PASSAGE PROVIDED:
Yet after justifying the ticket price (starting at $599 for daily general admission) and finding their way to the remote desert city of Indio, California, attendees can attest that Coachella is no longer the lawless, rough-and-tumble festival with questionable facilities, safety standards, and disability access it once was. Having found its footing in recent years, the cost of entry goes toward many experiences that are increasingly rare in America.
For Le Grande Bouquet Uchronia designed a field of seven 30-foot-tall flower bunches. (Lance Gerber/Courtesy Coachella)
With the weight of deadlines, inhibitions, and expectations lifted from their shoulders, attendees can experience a dual sensation of lightness and immersion within a crowd of phenomenal energy and scale. The grounds buzz with the calm yet vibrant energy of 150,000 people of all ages and persuasions moving about in every direction. To walk through the crowd is to weave through groups linking arms to stick together, couples rushing to shows, audiences both booing and applauding political messages in between songs, dancers setting small yet permeable boundaries with their bodies, and, yes, teenagers posing for selfies.
Wherever people are not moving about, they are staying put. Finding a good spot to vibe is serious business at Coachella, and Public Art Company (PAC) has turned it into something of a science in collaboration with the festival’s art director, Paul Clemente. Raffi Lehrer, founder of PAC and curatorial advisor for Coachella’s art program, commissions three designers to produce large-scale installations each year that bring the vast, grassy expanse between the largest music venues down to a human scale.
At night the installations were illuminated. (Lance Gerber/Courtesy Coachella)

DATA EXCERPT:
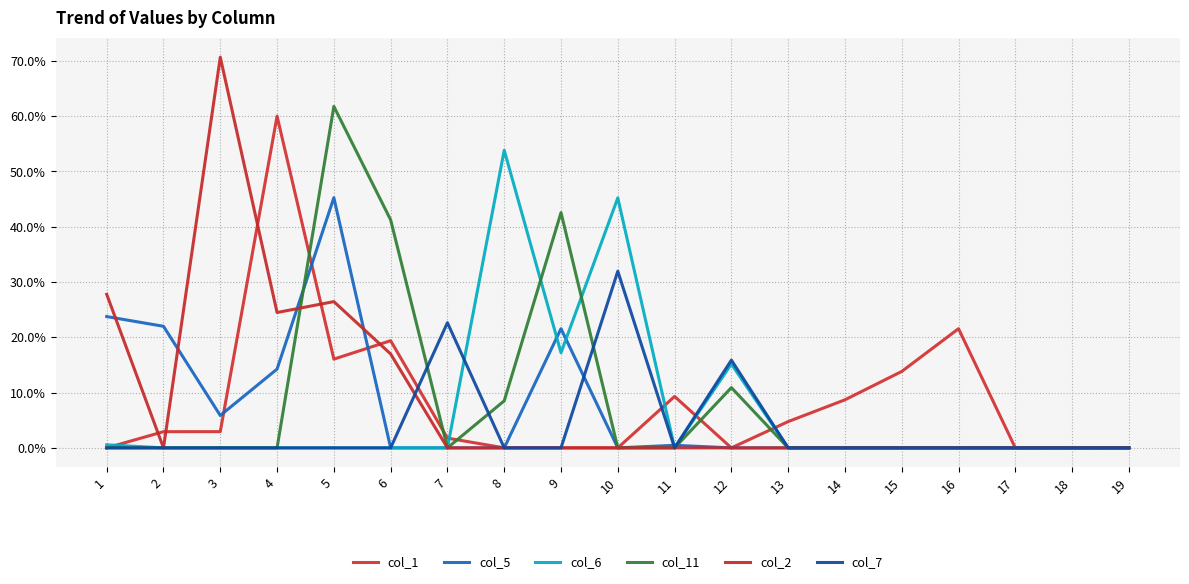

True or false: col_11 has a value of 0.1 at 8.

True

WORK TASK 1: Translate this sentence from the passage on Coachella into Spanish: "Wherever people are not moving about, they are staying put."
WORK TASK 2: From the passage on Coachella, copy the text word for word, from "Wherever people are" up to and including "a human scale.".

RESPONSE AREA 1: Allí donde la gente no se desplaza, permanece en su sitio.

RESPONSE AREA 2:
Wherever people are not moving about, they are staying put. Finding a good spot to vibe is serious business at Coachella, and Public Art Company (PAC) has turned it into something of a science in collaboration with the festival’s art director, Paul Clemente. Raffi Lehrer, founder of PAC and curatorial advisor for Coachella’s art program, commissions three designers to produce large-scale installations each year that bring the vast, grassy expanse between the largest music venues down to a human scale.